以後毎年12月8日は大詔奉戴日ということで寒い講堂に整列しました。白手袋の教頭先生が黒塗盆を目の上に奉げ持ってしずしずと演台に進みます。校長先生がうやうやしく受け取り、巻物を読みはじめるのですが、小学生に内容はまったくわかりません。きつく指導されていますから、終わるまで頭を下げたまま。静まりかえった講堂に重々しい校長先生の声と、鼻をすすり上げる音が聞こえました。
「テンユウヲホユウシ バンセイイッケイノコウソヲフメル ワガ ダイニッポンテイコクテンノウハ」で始まり、・・・・・・・「ギョメイギョジ」で終わるのを待っていた覚えがあります。
小学校でも急速に雰囲気が変わり、国民学校と改称されてすべて号令で動くようになりました。担任の先生は中隊長、校長先生は大隊長です。 校門をくぐると先ず奉安殿に最敬礼してから校舎にはいり、「かしこくも」の言葉を聞くと即直立不動の姿勢をとるように訓練されていました。
「チンオモウニ ワガコウソコウソウ クニヲハジムルコト コウエンニ トクヲタツルコト シンコウナリ ワガシンミン ヨクチュウニ ヨクコウニ オクチョウココロヲイツニシテ・・・・・・・・・・・・ギョメイギョジ」の教育勅語を丸暗記する宿題もありました。出来なければ立たされますから、みな懸命に覚えたものです。 あの時代の子供たちは可哀相なくらいケナゲでマジメでした。

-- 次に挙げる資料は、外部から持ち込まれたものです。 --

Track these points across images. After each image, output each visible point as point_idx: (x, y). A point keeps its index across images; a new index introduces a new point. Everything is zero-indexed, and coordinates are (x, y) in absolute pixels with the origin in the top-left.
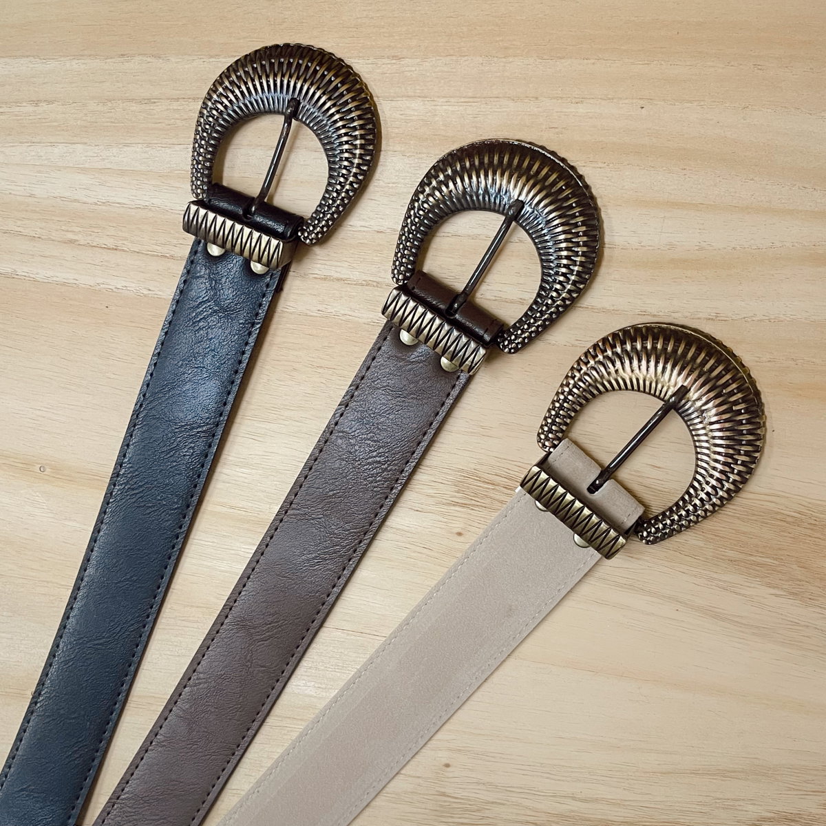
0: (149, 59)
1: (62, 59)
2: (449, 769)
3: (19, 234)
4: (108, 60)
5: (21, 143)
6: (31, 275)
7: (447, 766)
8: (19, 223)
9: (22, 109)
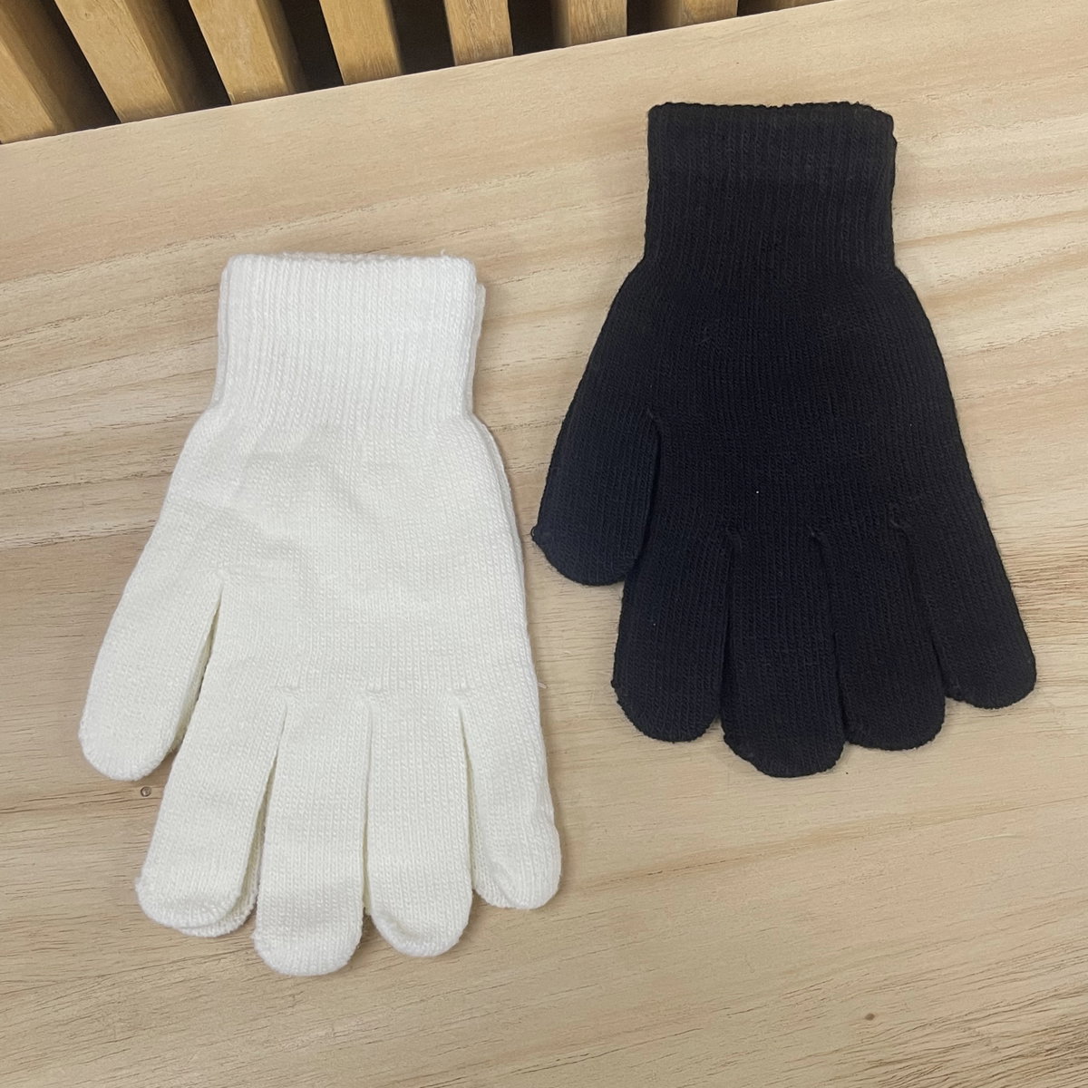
0: (207, 242)
1: (86, 266)
2: (875, 1021)
3: (56, 486)
4: (150, 255)
5: (39, 375)
6: (82, 533)
7: (871, 1017)
8: (53, 472)
9: (36, 335)
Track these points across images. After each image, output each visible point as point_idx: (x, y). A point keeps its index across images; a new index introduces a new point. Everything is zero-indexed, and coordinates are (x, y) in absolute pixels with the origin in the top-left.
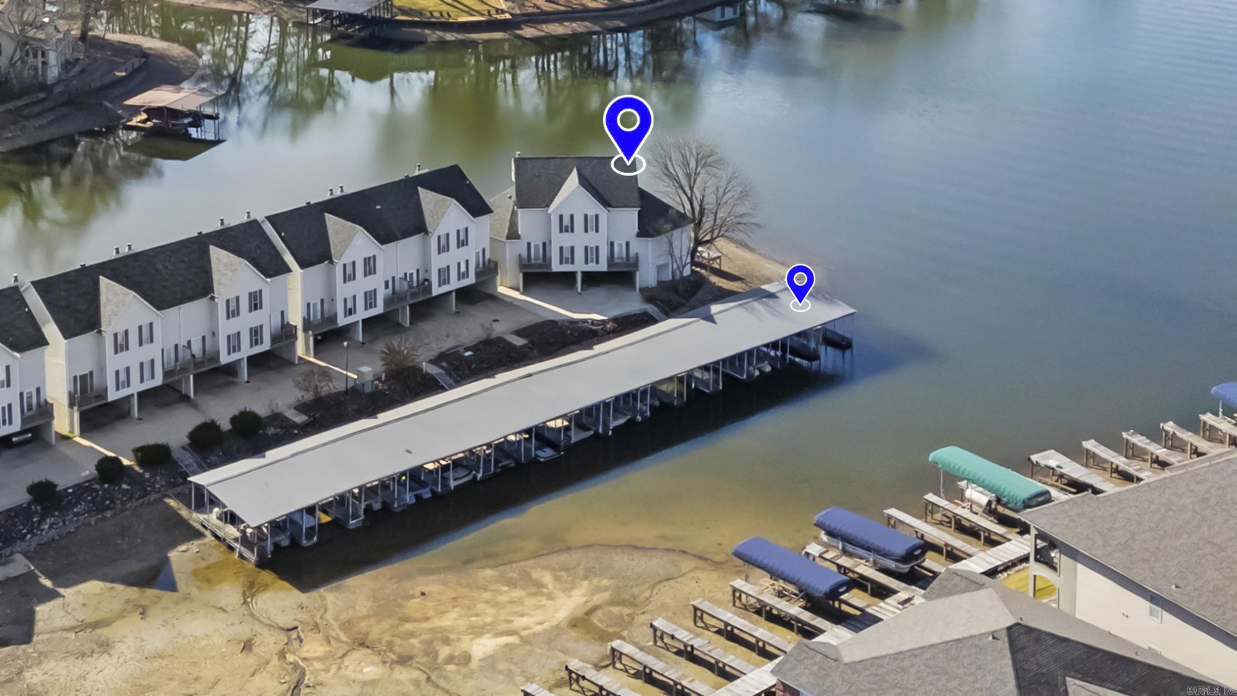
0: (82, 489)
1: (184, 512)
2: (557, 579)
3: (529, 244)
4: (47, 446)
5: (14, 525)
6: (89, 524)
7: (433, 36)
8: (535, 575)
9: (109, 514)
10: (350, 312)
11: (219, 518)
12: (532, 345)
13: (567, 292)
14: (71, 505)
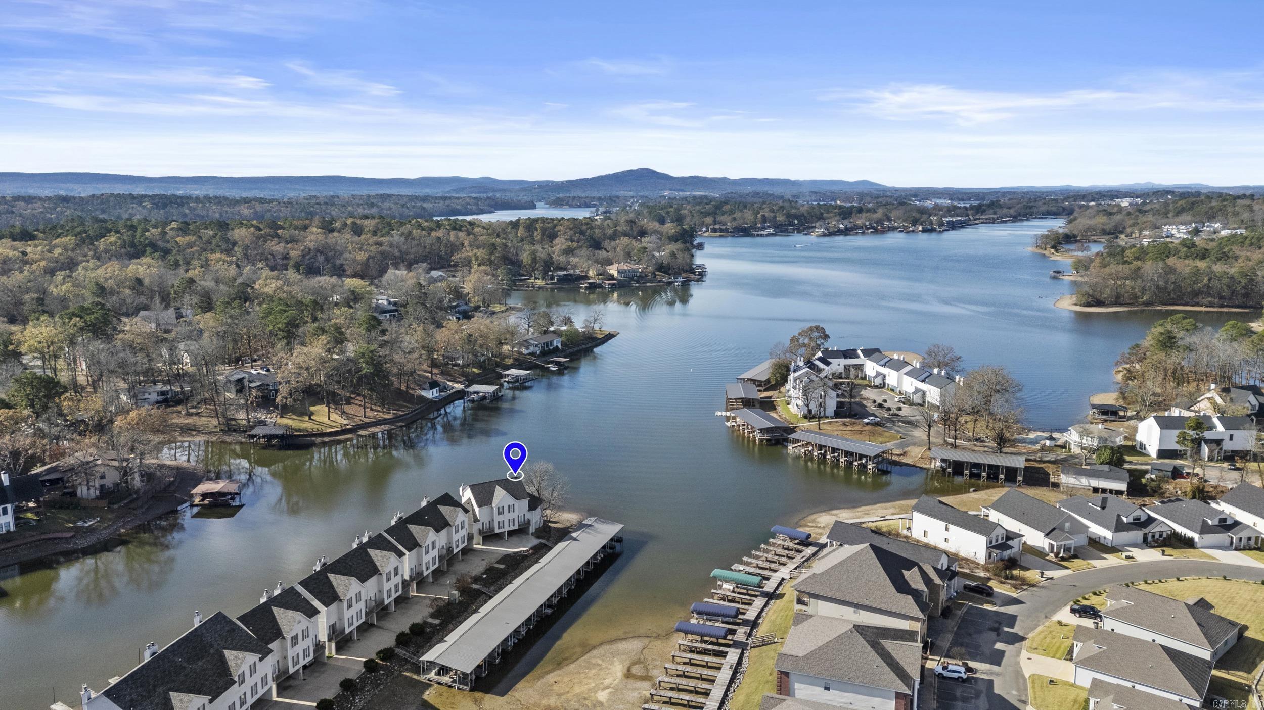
0: (362, 678)
1: (415, 677)
2: (603, 661)
3: (483, 524)
4: (324, 664)
5: (342, 705)
6: (375, 694)
7: (318, 440)
8: (594, 661)
9: (382, 687)
10: (428, 568)
11: (436, 675)
12: (508, 567)
13: (501, 541)
14: (362, 689)
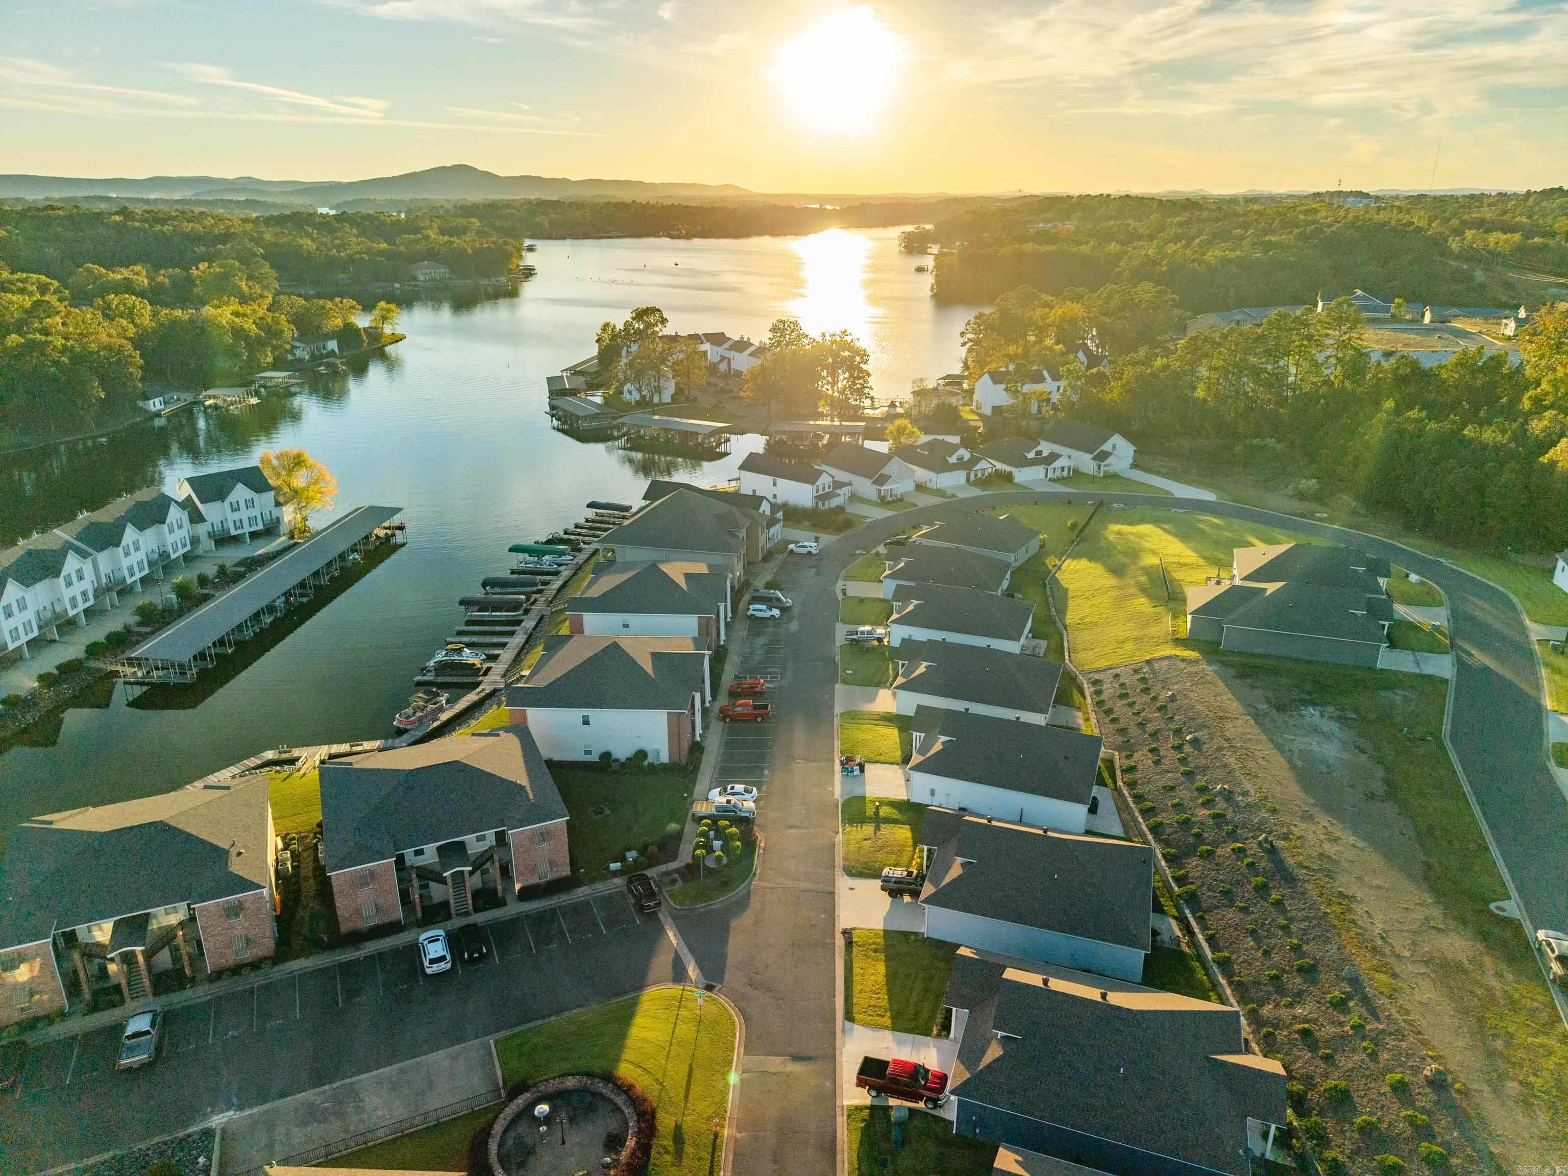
3: (212, 524)
10: (132, 575)
12: (249, 569)
13: (240, 544)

6年生のとき終戦になりましたが、それからの大人の変わり身の早さにも傷つきました。
奉安殿はたたき壊され、宝物と教えられていた教科書を墨で塗りつぶし、中隊長の先生は別人のようになりました。
普段は忘れている苦い思い出が他にもいくつかありますけれど、昨日12月8日の老二人の話題になりました。 もちろん楽しかったことも含めてですが、子供時代を振り返りながら改めて平和の有り難さを思い、それを脅かす雲行きを嘆き合いました。